MediaTek LTE Baseband RE

Introduction

MediaTek is a fabless semiconductor company that makes, among other things, smartphone SoCs with built-in LTE modems. These SoCs interest me for the following reasons:

• They're cheap.
• They're extremely popular.
• They're used in many inexpensive LTE smartphones.
• They primarily use off-the-shelf IP cores, which for the ARM cores means documentation is publicly available.
• Their Linux kernel sources are generally available, though not always buildable.
• While the BSPs for these SoCs usually support code signing/image verification/etc., most phones based on them either don't enable it or implement it incorrectly, enabling us to run our own code and build our own firmware.
• You can usually find their datasheets, TRMs, register manuals, functional specifications, and reference designs leaked online.
• Everyone else is interested in Qualcomm SoCs, so MediaTek SoCs are currently low-hanging fruit. :)

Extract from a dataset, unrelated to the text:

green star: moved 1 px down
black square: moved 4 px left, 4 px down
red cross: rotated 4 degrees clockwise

The LTE modem in these SoCs consists of two main components:

• A Cortex-R4 to handle the LTE protocol.
• A Coresonic DSP to hande the data-to-RF conversion.

The initial goals of this project are to reverse engineer the Coresonic DSP, its "SIMT" instruction set, the interface between the Cortex-R4 and the Coresonic DSP, and the interface between the Cortex-R4 and the SoC's applications processor. Doing this will empower users to build custom modems using inexpensive, off-the-shelf Android smartphones. Some examples of what would be possible:

• Over-engineered walkie-talkie.
• Smartphone DECT handset.
• Cognitive radio in TV whitespace.
• Dongle-free smartphone digital TV receiver.
• Dongle-free smartphone SDR/spectrum analyzer.
• Free Software LTE modem.

This repository will track the notes I write and the tools I build to do all of this.

Current Progress

The DSP firmware can be decoded. See the DSP directory for some scripts to do this and to read the notes on my findings.

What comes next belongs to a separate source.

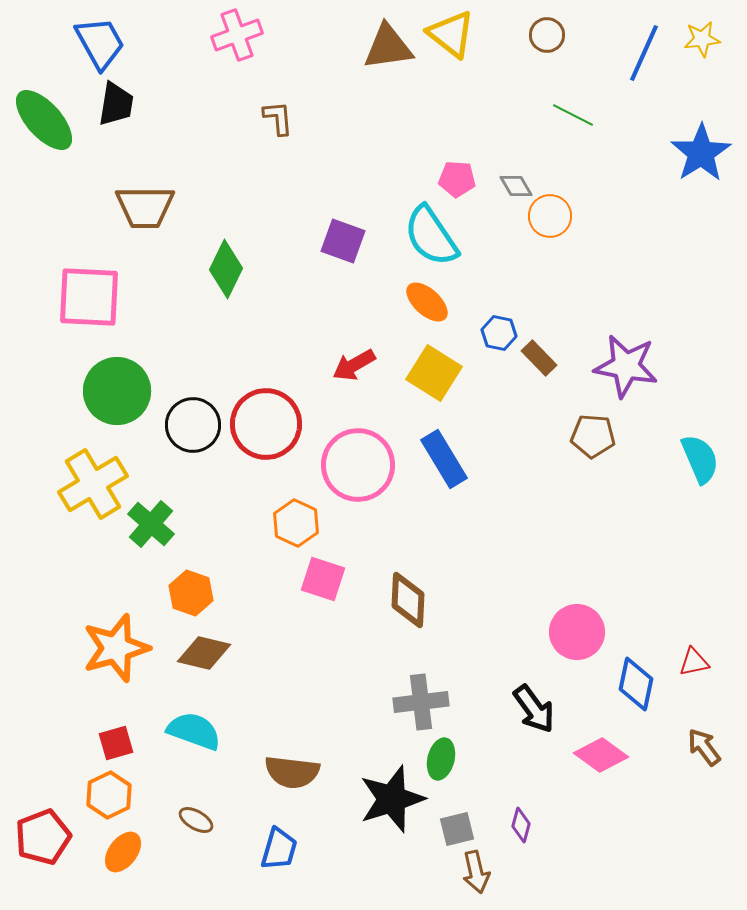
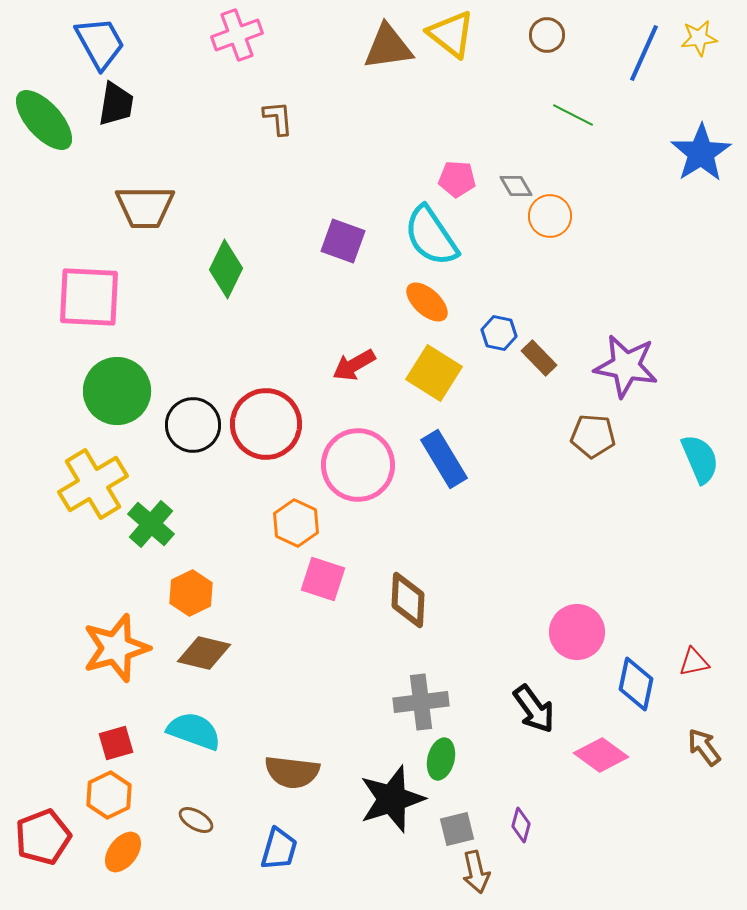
yellow star at (702, 39): moved 3 px left, 1 px up
orange hexagon at (191, 593): rotated 15 degrees clockwise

My current task list is in Tasks.md.

Additional Information

See the General-Notes.adoc file in this directory for general information about MediaTek's LTE modems and SoCs. Information on each subsystem can be found in the "Notes.md" file in the directory for that subsystem.

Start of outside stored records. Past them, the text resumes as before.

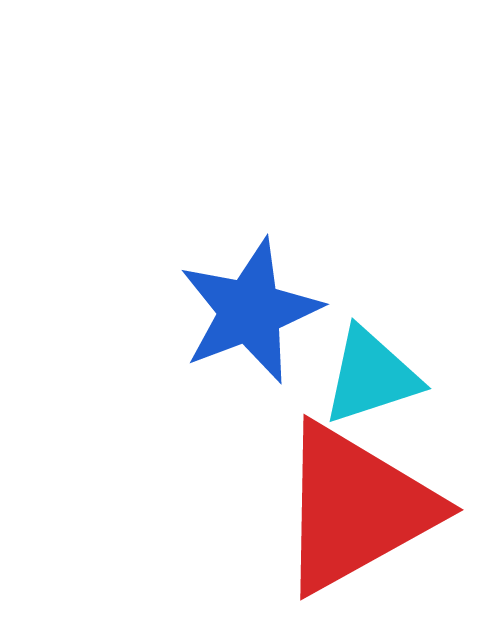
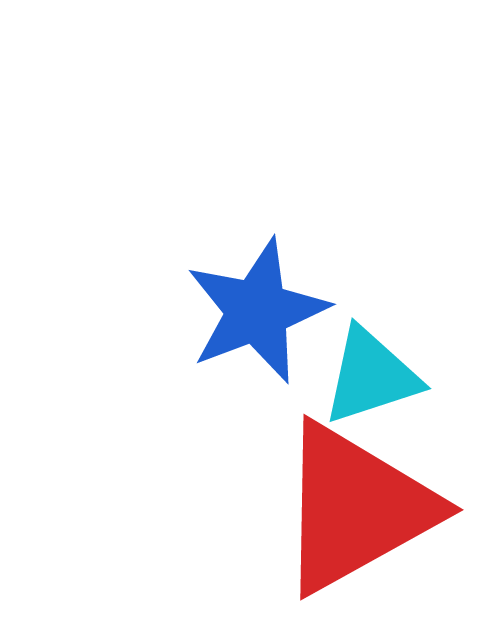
blue star: moved 7 px right
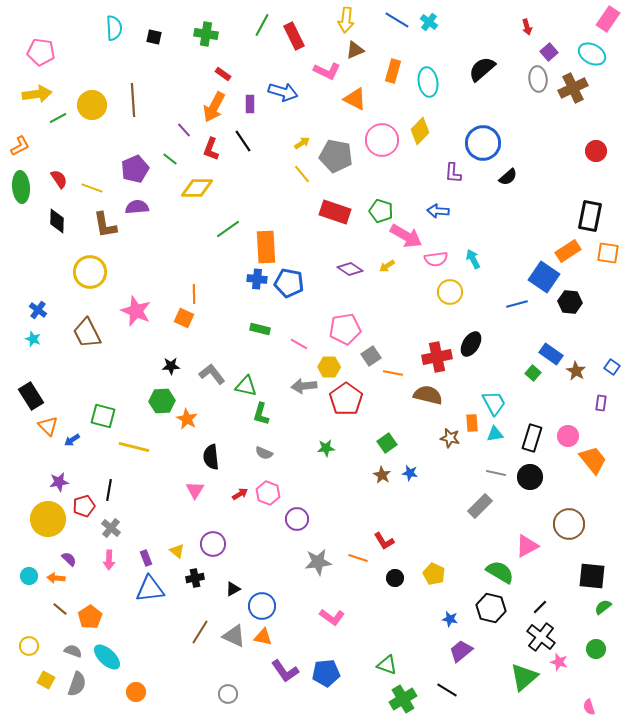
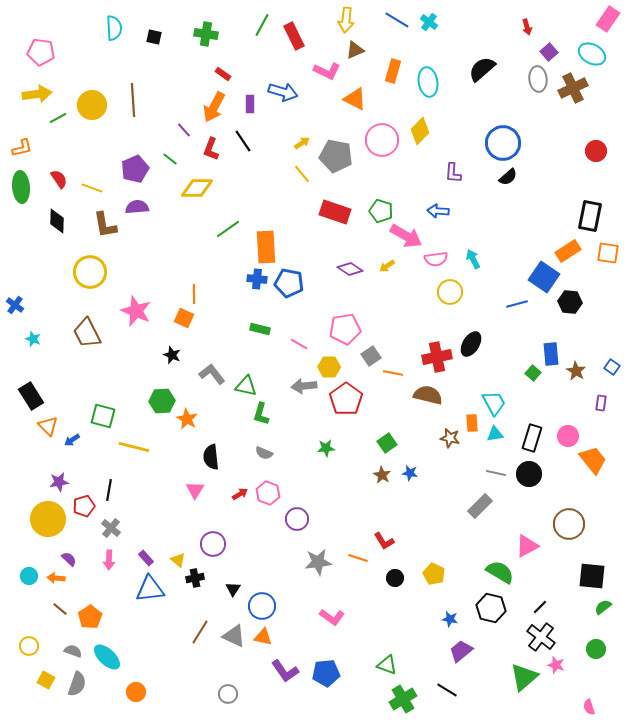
blue circle at (483, 143): moved 20 px right
orange L-shape at (20, 146): moved 2 px right, 2 px down; rotated 15 degrees clockwise
blue cross at (38, 310): moved 23 px left, 5 px up
blue rectangle at (551, 354): rotated 50 degrees clockwise
black star at (171, 366): moved 1 px right, 11 px up; rotated 24 degrees clockwise
black circle at (530, 477): moved 1 px left, 3 px up
yellow triangle at (177, 551): moved 1 px right, 9 px down
purple rectangle at (146, 558): rotated 21 degrees counterclockwise
black triangle at (233, 589): rotated 28 degrees counterclockwise
pink star at (559, 662): moved 3 px left, 3 px down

The Documents.md file contains a list of research papers, presentations, patents, and other documents that are or might be relevant to this project.

Chat

Join us in the #postmarketos-lowlevel channel on Matrix or OFTC IRC to discuss this and other low-level smartphone firmware projects.

License

Except where otherwise stated:

• All software in this repository (e.g., the serial monitor and the scripts and tools to build it, tools for unpacking and generating firmware, tools for building documentation, etc.) is made available under the GNU General Public License, version 3 or later.
• All copyrightable content that is not software (e.g., chip register and programming manuals, reverse engineering notes, this README file, etc.) is licensed under the Creative Commons Attribution-ShareAlike 4.0 International License.